I wanted to track this down to understand what these numbers were really counting. To do this, I searched for the progress message with the regexp actions,.*running, which quickly yielded ExperimentalStateTracker.java:563. From there, it didn’t take long to understand what was going on.

Some details on Bazel’s architecture

But before we continue, it is important to understand a couple of concepts of behind Bazel’s design:

Bazel is implemented as a loosely-coupled collection of modules, defined by the BlazeModule interface.
To keep the coupling low, Bazel uses Guava’s event bus to post state change notifications across modules.

This all sounds good on paper, but the problem is that the possible set of messages, the conditions in which they get sent, and their relative ordering is… under-specified (which is a mild way of saying “not specified at all”).

Understanding the bug

Why is any of this related? Well, as it turns out, the progress reporting code in ExperimentalStateTracker extensively relies on processing events to process what is going on in Bazel. In particular, this code receives ActionStatusMessage notifications, which indicate action status changes. These messages are “keyed” by the action identifier and are posted, for example, when an action becomes runnable or when an action is truly running.

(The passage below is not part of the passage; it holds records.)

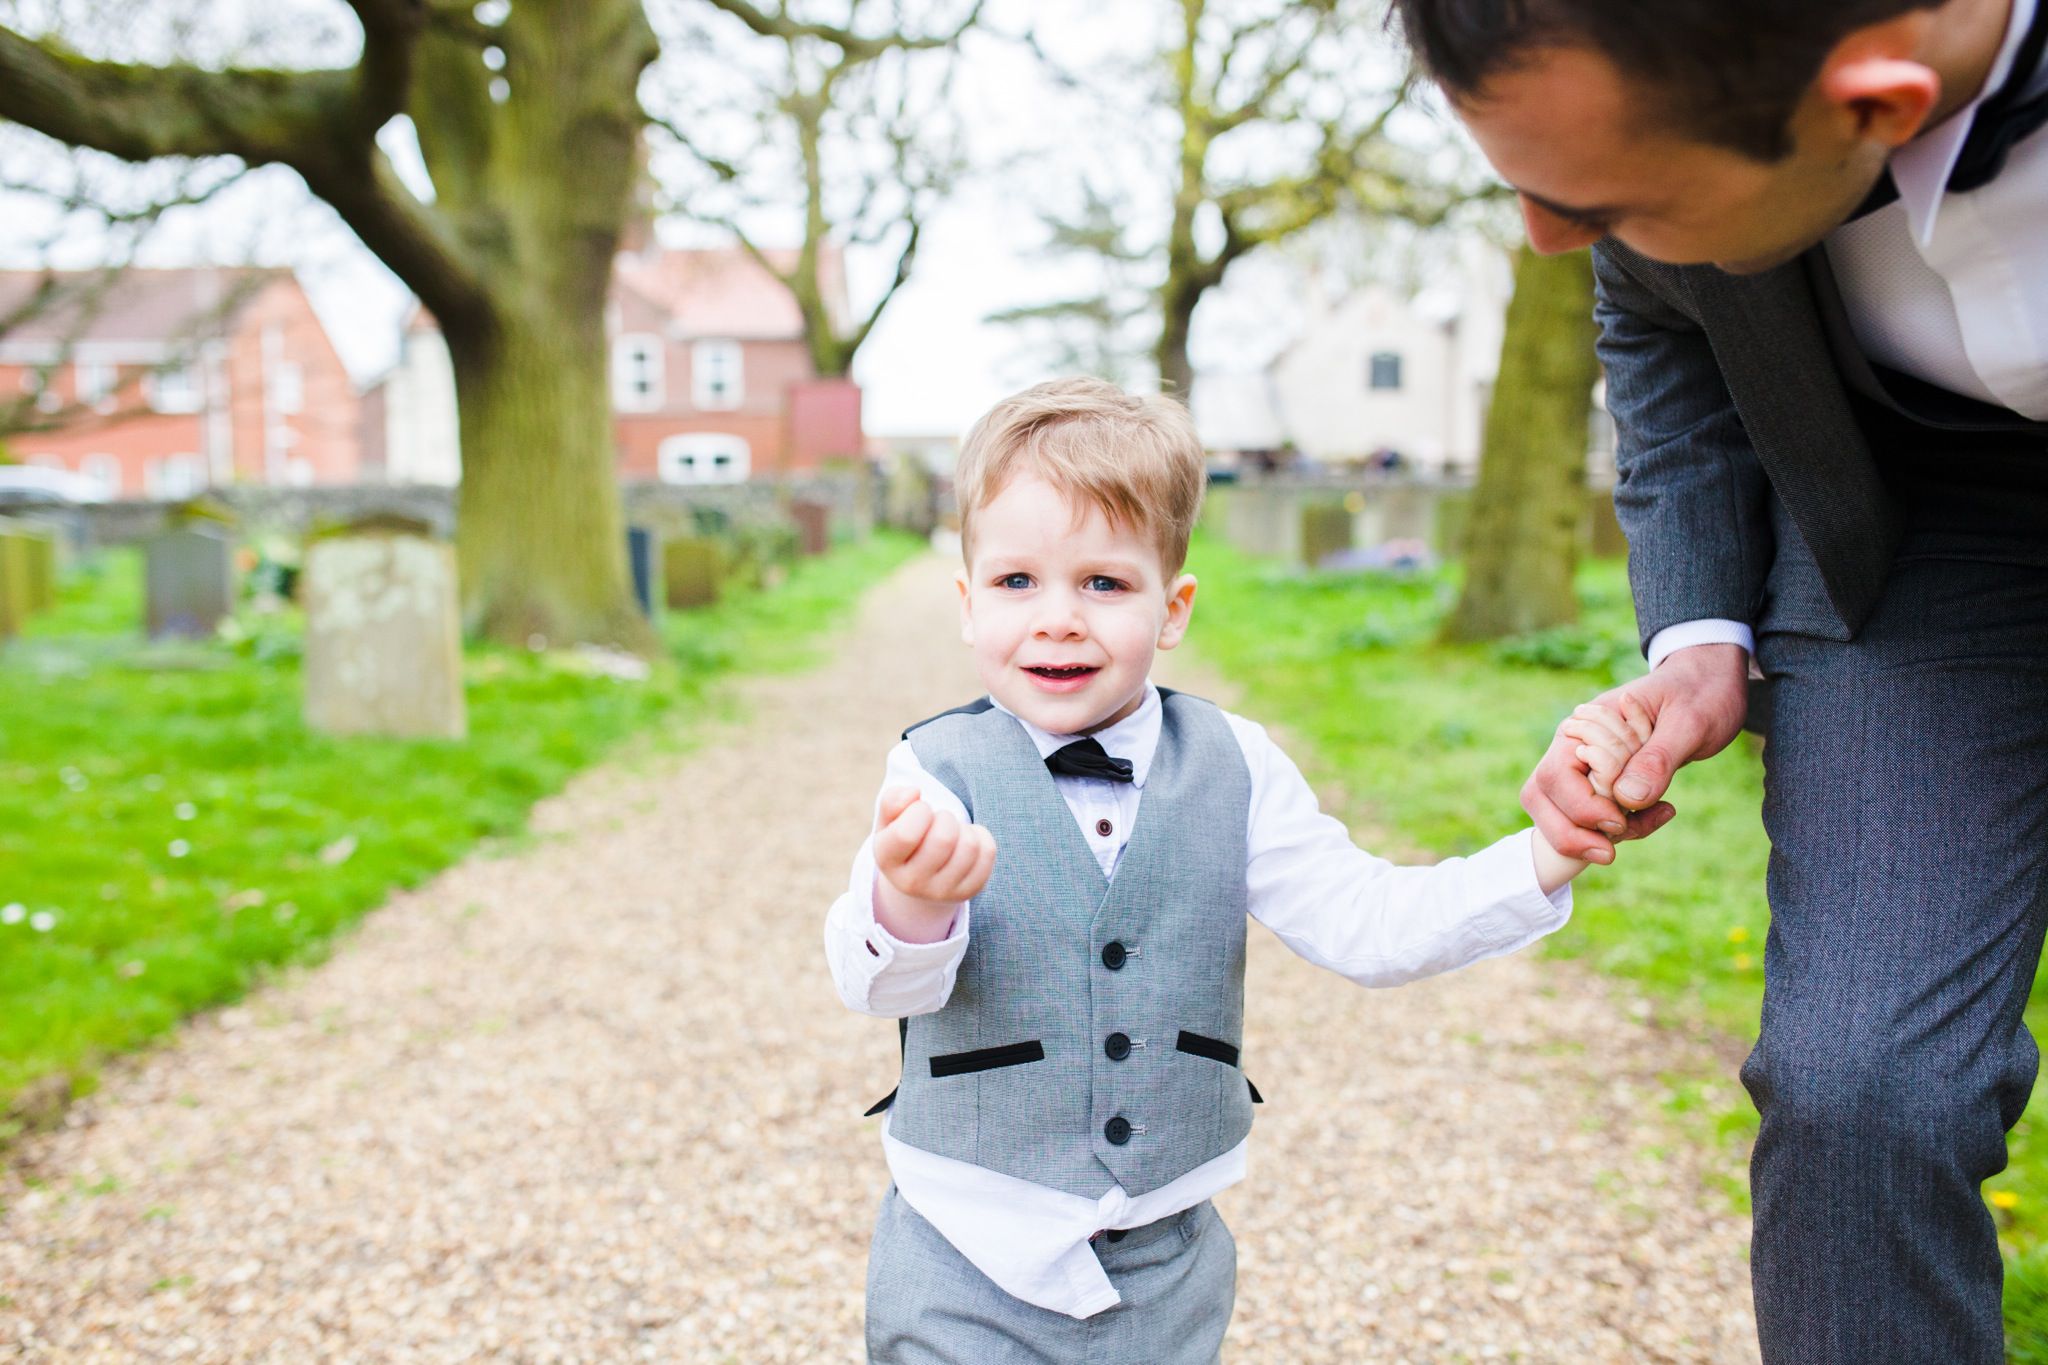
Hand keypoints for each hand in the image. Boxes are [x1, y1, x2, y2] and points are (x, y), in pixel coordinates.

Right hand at [871, 785, 996, 940]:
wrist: (920, 875)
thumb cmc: (904, 836)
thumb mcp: (890, 819)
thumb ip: (893, 800)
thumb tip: (914, 792)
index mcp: (887, 861)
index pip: (906, 834)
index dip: (919, 811)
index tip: (920, 810)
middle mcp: (912, 883)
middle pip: (944, 839)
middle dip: (946, 817)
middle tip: (939, 820)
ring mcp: (942, 892)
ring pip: (969, 846)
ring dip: (964, 828)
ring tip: (953, 831)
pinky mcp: (968, 891)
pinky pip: (987, 852)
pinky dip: (981, 836)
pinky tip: (966, 840)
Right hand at [1521, 643, 1749, 863]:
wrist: (1712, 683)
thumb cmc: (1701, 693)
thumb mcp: (1690, 722)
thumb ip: (1657, 758)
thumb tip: (1626, 799)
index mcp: (1586, 724)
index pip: (1556, 775)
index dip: (1581, 807)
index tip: (1621, 821)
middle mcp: (1575, 746)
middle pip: (1541, 796)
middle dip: (1571, 832)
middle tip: (1612, 852)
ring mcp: (1585, 766)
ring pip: (1556, 812)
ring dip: (1587, 837)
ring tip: (1639, 829)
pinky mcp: (1602, 783)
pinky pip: (1591, 817)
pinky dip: (1616, 830)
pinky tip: (1661, 814)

You may start to see where the pieces fall together. As I said above, dynamic scheduling causes some actions to run twice concurrently… which means we end up with “conflicting” ActionStatusMessage events for the action. It is possible for an action to start running remotely, at which point it is counted by the tracker as runnable and running… but once we try to run the action locally and realize we don’t have enough spare resources, its local counterpart blocks on the scheduling stage and is reported as runnable, not running. From the tracker’s perspective, the action “regressed” and went from running to runnable, which is something that should never happen… and miscounts actions.

Conclusion

Alright, so how does this relate, at all, to my initial claim? Well, the author of the status tracker mentioned that, yes, the tracker assumes that actions are unique. This is a perfectly reasonable thing to assume. But this assumption was… nowhere. Not in the code, not in comments. Which means that the bug in action counting manifested itself when the assumptions were violated and we only knew about it because of an avid user.

Now imagine: if the tracker had validated this assumption, say with an assertion, Bazel would have crashed the moment it detected this action miscounting. Given that this behavior is triggered by a new feature, the developer of the new feature would have immediately noticed the breakage in progress reporting: CI pre-submit tests would have failed and would not have let them check the code in. But instead, the bug persisted and it took some curiosity and digging after-the-fact to find out the issue. Which luckily gave me enough material for a post 😉

This bug is tracked at https://github.com/bazelbuild/bazel/issues/7345.

Fixing this bug seems like a nice starter project to get into the core of Bazel’s architecture! Let me know if you are interested in helping.